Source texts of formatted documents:
Content starts
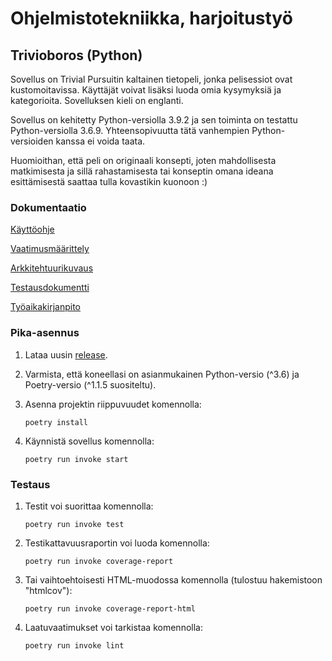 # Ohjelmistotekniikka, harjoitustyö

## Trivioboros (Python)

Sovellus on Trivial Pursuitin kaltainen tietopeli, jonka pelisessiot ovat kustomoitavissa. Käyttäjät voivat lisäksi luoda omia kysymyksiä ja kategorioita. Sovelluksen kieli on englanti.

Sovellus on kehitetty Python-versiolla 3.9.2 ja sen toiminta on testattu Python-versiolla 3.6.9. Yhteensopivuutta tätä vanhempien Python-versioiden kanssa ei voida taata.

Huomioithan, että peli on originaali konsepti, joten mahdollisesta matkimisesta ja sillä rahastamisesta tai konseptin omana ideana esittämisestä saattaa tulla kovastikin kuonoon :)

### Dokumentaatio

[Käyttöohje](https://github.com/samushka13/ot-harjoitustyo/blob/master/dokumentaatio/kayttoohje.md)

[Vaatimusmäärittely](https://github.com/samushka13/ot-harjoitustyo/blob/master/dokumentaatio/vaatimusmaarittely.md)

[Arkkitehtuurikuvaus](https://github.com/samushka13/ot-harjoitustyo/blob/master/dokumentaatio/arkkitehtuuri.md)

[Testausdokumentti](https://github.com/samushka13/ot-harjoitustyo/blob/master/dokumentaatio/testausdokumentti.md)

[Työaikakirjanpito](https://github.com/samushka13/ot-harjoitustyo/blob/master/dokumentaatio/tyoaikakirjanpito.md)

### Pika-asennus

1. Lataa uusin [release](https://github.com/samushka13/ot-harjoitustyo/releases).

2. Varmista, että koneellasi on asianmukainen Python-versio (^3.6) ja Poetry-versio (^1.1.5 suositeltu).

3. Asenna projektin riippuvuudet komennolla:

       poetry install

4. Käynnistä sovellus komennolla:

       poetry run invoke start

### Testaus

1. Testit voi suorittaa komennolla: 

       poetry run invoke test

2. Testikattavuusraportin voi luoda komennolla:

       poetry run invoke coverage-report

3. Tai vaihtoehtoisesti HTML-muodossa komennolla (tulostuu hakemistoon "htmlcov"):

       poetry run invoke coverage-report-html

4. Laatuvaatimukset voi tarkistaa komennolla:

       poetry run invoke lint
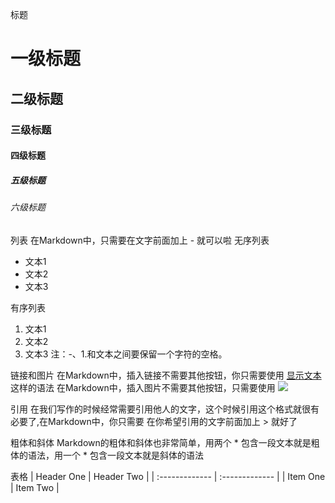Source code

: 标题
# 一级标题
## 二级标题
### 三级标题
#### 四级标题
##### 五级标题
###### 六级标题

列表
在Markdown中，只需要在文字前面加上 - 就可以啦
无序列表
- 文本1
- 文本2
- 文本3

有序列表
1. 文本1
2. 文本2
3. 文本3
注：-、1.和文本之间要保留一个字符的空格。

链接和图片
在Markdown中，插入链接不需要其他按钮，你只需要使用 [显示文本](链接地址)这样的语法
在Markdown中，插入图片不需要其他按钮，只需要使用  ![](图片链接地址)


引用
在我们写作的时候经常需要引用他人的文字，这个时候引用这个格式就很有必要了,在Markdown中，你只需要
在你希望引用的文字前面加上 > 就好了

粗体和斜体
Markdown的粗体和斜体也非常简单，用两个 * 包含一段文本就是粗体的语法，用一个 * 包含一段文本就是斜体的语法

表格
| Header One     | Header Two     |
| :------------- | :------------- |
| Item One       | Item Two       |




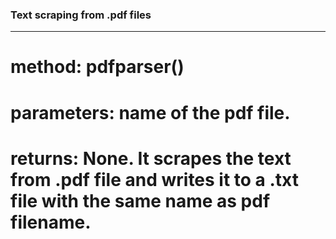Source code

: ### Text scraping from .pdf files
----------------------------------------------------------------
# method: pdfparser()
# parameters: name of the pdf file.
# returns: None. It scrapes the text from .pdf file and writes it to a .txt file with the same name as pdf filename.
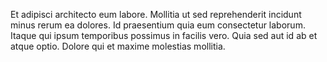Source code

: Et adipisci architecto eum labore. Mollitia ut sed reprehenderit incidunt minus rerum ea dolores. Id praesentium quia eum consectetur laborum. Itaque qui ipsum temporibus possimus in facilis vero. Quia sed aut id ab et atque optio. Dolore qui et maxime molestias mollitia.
Content ends
Content starts
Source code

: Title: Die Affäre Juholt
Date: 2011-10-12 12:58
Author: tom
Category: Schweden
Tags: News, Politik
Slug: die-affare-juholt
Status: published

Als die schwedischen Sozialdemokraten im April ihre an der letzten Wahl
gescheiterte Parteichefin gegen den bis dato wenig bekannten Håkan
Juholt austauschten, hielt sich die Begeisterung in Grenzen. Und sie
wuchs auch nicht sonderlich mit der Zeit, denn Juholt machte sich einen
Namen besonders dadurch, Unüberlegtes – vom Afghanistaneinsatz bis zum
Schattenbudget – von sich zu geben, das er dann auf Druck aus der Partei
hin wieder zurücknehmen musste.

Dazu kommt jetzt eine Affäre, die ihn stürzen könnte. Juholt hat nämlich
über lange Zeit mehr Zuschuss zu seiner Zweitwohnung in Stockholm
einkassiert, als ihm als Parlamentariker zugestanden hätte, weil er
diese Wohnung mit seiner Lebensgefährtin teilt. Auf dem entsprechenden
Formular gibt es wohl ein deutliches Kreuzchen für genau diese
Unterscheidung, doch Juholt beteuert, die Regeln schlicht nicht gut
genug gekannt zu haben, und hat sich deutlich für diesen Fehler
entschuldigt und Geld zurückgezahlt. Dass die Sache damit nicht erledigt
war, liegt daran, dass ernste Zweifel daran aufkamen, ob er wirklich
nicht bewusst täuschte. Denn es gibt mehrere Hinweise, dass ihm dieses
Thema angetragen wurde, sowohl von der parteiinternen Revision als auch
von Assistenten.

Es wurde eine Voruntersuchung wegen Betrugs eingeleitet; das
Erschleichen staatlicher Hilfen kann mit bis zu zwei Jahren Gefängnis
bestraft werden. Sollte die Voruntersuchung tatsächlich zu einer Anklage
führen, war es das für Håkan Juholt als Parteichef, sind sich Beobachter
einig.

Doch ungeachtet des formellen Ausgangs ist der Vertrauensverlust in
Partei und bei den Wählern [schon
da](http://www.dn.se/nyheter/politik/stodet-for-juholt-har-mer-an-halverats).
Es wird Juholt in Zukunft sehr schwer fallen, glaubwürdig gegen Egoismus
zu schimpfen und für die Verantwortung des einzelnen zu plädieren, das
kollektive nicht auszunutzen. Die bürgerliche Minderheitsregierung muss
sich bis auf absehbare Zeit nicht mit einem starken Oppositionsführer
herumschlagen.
Content ends
§ **Task to complete**: How many of the lines above contain the string "Zeit"? Give the number only.

§ **Written answer**: 3